Eu tento muito me guiar pelos fatos. Tenho muito medo de eu ser a pessoa doida da história. É muito fácil achar que estamos certos o tempo todo, mas eu costumo reavaliar minhas convicções com frequência. Eu particularmente até gosto de entrar nas discussões já achando que estou errado, pra que outros me convençam. Mas dessa vez é diferente. Eu vivi isso. Eu li as notícias, as atuações constrangedoras do presidente, o total descaso com a pandemia, os preços subindo diariamente. Eu vi isso tudo porque dessa vez eu estava prestando atenção. Mas e quem não estava?

Droga, fiz de novo.

Eu acho que eu não sou a pessoa mais indicada pra estar ali na frente da guerra, sabe. Quem vai dar paulada, queimar carro, descer bolsominion na bicuda. Me falta personalidade. Por mais que eu realmente acredite nisso de ouvir o outro lado, eu imploro para que alguém me dê dois tapas na cara se eu ousar abrir a boca pra dizer isso novamente. E eu tô avisando porque eu sei que vou falar. Me mantenham em cativeiro, só me soltem pra votar no Lula no dia 30. NÃO OUÇAM NADA QUE EU DISSER. Não é o momento.
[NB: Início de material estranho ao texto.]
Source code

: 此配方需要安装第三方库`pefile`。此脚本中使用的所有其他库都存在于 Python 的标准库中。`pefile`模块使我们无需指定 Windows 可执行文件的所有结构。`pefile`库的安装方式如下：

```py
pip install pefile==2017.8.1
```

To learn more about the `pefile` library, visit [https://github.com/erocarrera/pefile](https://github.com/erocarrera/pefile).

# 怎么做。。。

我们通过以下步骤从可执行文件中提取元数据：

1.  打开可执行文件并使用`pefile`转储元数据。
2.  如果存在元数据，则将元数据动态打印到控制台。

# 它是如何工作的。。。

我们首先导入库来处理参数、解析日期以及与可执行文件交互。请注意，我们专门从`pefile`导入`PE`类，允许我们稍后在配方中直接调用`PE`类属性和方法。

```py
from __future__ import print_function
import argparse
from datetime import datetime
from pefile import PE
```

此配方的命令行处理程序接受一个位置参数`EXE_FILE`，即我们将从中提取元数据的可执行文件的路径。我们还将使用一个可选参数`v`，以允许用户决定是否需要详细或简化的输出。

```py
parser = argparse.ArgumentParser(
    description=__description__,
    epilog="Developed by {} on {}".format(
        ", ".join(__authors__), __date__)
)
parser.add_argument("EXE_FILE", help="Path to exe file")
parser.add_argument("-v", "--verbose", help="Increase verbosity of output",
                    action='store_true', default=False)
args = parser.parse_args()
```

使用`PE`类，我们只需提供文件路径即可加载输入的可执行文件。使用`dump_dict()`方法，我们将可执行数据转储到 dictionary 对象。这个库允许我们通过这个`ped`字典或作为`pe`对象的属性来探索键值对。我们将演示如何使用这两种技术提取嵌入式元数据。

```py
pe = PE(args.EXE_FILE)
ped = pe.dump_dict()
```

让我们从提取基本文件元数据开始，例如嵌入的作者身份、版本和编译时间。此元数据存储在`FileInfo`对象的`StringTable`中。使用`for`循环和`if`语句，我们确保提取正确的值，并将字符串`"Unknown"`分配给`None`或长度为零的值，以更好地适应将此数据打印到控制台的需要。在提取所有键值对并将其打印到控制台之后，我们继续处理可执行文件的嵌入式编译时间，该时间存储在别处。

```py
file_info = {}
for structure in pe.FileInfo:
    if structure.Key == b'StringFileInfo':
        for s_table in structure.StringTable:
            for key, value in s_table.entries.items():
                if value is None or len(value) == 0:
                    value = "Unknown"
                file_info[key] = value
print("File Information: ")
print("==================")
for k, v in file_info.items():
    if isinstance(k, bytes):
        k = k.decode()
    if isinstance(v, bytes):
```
Façam o que precisa ser feito. Não é a hora de gente galera agora, depois a gente resolve isso.

Porque eu acho que já entendi que essa dinâmica da empatia só funciona se o outro lado estiver com essa mesma abordagem. Do contrário, enquanto estou aqui dando terceiras chances, eles estão tomando o Brasil, fazendo atrocidade atrás de atrocidade. Acho triste, mas de fato nunca fizeram revolução com flores. Aquele princípio lá de que não dá para ser tolerante com intolerantes.

Eu só sou fraco. Reconhecer é o primeiro passo, eu acho. Vou conversar isso com a psicóloga.